----- Fragmento de texto -----

Se supone que es la madre de todas las biografías, aunque yo diría que es la madre de muchas otras cosas que me interesan más. Poco tiene que ver con el género, tal como se suele entender. Para ser exactos, es un retrato de casi dos mil páginas. Un retrato; el mismo hombre extendido, no a lo largo de los años, aunque también (los años parecen pasar), sino a lo largo de un sinfín de escenas que sirven de contexto a unos maravillosos diálogos platónicos. Tiene además el mismo carácter heterodoxo de El Quijote. Ambos libros fundan un género destrozándolo. Se trata, en el caso de Vida, de un cómo escribir una biografía, o de cómo no escribirla; más que un libro es un gran baúl que alberga todo tipo de documentos y géneros. Sin ningún pudor, ni literario ni humano. Está por encima de eso.
En las biografías el ente iluminado por el foco evoluciona; se le da forma a una vida. Se nos hace viejo y glorioso el biografiado. El pasado es la lección. Precisamente, la esencia narrativa de la biografía parece ser esa. El biógrafo es un hombre atando cabos, y en ese sentido tanto destino impecablemente zurcido acaba siendo un coñazo. Pero Boswell no nos incordia demasiado con la evolución del gran hombre. Incluso no parece haber evolución, a no ser la que se pueda dar en una amistad y en un cuerpo dispuesto a quebrantar su salud con el paso de los años. El gran hombre de letras es el que es desde siempre. Ya parece haber nacido culto, gordo y fiero como un león. Pasa Boswell veloz por esos años contados, antes de conocerlo. Le interesa detenerse en el Johnson que ha visto. Lo conoce cuando éste ya es el doctor Johnson, un monstruo de las letras inglesas. Así, más que a un destino asistimos a una tertulia que dura más de veinte años.

----- Líneas proporcionadas -----

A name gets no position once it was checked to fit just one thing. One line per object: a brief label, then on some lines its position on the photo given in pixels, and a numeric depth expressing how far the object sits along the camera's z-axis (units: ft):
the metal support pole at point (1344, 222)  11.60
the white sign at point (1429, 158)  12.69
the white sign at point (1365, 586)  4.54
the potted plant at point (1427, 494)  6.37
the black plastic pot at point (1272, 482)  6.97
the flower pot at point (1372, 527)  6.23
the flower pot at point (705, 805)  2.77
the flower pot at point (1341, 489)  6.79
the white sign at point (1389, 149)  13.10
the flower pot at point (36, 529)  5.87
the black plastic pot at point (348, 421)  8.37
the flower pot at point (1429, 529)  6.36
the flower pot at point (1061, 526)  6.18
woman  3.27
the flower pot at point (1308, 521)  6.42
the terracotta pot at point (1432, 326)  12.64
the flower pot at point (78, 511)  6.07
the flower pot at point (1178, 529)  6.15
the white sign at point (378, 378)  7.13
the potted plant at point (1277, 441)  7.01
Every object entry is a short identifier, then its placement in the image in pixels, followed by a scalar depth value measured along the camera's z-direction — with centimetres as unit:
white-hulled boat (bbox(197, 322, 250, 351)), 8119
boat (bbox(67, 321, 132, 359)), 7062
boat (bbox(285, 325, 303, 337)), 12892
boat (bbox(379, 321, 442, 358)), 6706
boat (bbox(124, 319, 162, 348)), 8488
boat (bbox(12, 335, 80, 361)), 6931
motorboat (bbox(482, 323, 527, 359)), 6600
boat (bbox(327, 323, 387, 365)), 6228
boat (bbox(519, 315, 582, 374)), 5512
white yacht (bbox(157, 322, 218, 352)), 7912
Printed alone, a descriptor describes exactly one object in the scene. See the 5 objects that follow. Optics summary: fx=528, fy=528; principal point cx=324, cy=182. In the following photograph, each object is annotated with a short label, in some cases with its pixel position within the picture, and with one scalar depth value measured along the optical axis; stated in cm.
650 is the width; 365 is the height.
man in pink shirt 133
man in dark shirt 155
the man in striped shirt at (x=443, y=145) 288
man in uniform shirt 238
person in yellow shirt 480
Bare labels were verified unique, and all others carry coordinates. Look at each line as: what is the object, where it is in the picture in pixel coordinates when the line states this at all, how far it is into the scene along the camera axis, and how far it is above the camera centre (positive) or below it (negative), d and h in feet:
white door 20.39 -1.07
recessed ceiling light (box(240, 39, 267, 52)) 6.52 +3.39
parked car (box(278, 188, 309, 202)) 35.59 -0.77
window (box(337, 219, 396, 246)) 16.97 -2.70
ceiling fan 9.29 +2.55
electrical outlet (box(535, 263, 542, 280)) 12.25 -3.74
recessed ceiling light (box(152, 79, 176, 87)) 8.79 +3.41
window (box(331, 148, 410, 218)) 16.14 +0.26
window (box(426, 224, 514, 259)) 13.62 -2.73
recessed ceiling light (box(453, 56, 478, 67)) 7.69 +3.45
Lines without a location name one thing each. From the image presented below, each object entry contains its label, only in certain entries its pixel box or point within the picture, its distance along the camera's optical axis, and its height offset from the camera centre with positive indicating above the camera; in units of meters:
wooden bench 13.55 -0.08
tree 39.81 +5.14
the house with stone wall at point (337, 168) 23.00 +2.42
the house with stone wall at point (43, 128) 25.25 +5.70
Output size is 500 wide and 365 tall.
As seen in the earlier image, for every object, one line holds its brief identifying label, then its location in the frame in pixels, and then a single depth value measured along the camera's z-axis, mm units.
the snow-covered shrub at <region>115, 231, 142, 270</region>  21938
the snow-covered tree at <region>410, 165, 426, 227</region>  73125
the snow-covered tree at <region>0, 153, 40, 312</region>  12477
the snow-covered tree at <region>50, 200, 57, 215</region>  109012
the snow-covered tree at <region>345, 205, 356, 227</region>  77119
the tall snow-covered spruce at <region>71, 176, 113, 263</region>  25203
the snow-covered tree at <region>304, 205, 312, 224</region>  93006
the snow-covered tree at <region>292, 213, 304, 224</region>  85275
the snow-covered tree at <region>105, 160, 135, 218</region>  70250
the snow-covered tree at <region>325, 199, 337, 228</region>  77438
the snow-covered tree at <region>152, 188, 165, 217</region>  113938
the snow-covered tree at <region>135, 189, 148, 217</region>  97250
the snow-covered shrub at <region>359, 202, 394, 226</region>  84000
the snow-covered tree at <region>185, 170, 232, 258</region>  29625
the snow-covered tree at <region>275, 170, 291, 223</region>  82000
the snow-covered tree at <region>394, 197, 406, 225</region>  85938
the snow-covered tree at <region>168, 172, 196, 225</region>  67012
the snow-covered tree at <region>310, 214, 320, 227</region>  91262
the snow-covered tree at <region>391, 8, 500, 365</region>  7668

-----

- [Qué se pide]
- A) Según el fragmento sobre Boswell, ¿qué extensión tiene el retrato?
- B) Reproduce sin cambios la parte del fragmento sobre Boswell que empieza en las palabras "Se supone que" y termina después de "encima de eso.".
- C) Indica si cada afirmación coincide con el fragmento sobre Boswell y responde sí o no, citando las palabras que lo deciden: (i) El fragmento compara Vida con El Quijote. (ii) Boswell se detiene largamente en los años anteriores a conocer a Johnson. (iii) La tertulia que presenta el libro dura más de veinte años.

- [Tareas resueltas]
- A) Casi dos mil páginas.

- B)
Se supone que es la madre de todas las biografías, aunque yo diría que es la madre de muchas otras cosas que me interesan más. Poco tiene que ver con el género, tal como se suele entender. Para ser exactos, es un retrato de casi dos mil páginas. Un retrato; el mismo hombre extendido, no a lo largo de los años, aunque también (los años parecen pasar), sino a lo largo de un sinfín de escenas que sirven de contexto a unos maravillosos diálogos platónicos. Tiene además el mismo carácter heterodoxo de El Quijote. Ambos libros fundan un género destrozándolo. Se trata, en el caso de Vida, de un cómo escribir una biografía, o de cómo no escribirla; más que un libro es un gran baúl que alberga todo tipo de documentos y géneros. Sin ningún pudor, ni literario ni humano. Está por encima de eso.

- C)
(i) Sí: «Tiene además el mismo carácter heterodoxo de El Quijote.»
(ii) No: «Pasa Boswell veloz por esos años contados, antes de conocerlo.»
(iii) Sí: «Así, más que a un destino asistimos a una tertulia que dura más de veinte años.»